# Developing Old Square 3 1/4 X 3 1/4 photos???



## tmel123 (Feb 3, 2004)

Hi.  I've searched everywhere for the answer to my question - so this is my last resort - hopefully someone can help me!   I'm beginning a project with our old family photos; these are from the 50s and 60s, and are the 3 1/4 X 3 1/4 square photos.  

I scanned them all into the computer, initially planning to upload them to an online service for developing.  However, now that I've done so, I've discovered that none of the providers (at least from what I've found) provide for developing square photos.  Instead, I'd have to crop them to 3.5 X 5 or 4 X 5, or else I'd have to have a bunch of white space around the photos.  (I do realize that the online services are primarily for digital cameras, which do not take square photos.)  

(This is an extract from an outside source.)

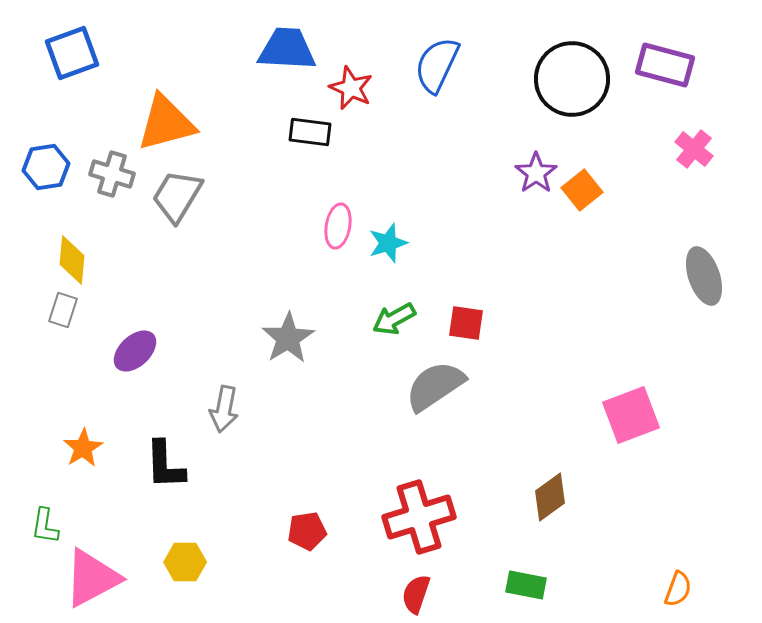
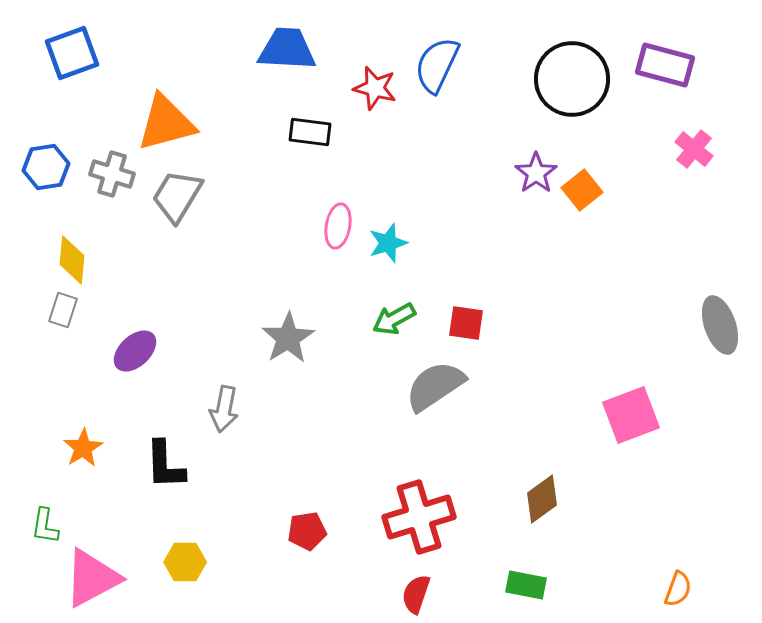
red star: moved 24 px right; rotated 9 degrees counterclockwise
gray ellipse: moved 16 px right, 49 px down
brown diamond: moved 8 px left, 2 px down
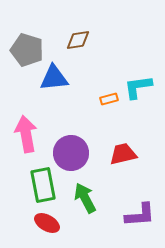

I was really hoping to get the old photos developed in their original format - square, with the white border around the edge.   Does anyone know of an online service where I can do this; or even if there is a mail order service, or chain store that would be able to make professional copies at a reasonable price?

Thanks for your time!

Melissa


----------



## Jeff Canes (Feb 3, 2004)

IMO, You will not find any online services that will make square prints, so you will need to trim the prints, cut off the &#8220;bunch of white space&#8221;.  Second the classic white boarder. If this option is not available, you can add it in your photo editing software. By changing the paper size.


----------



## Josh (Feb 5, 2004)

try a pro-lab, they will print in that format =)


----------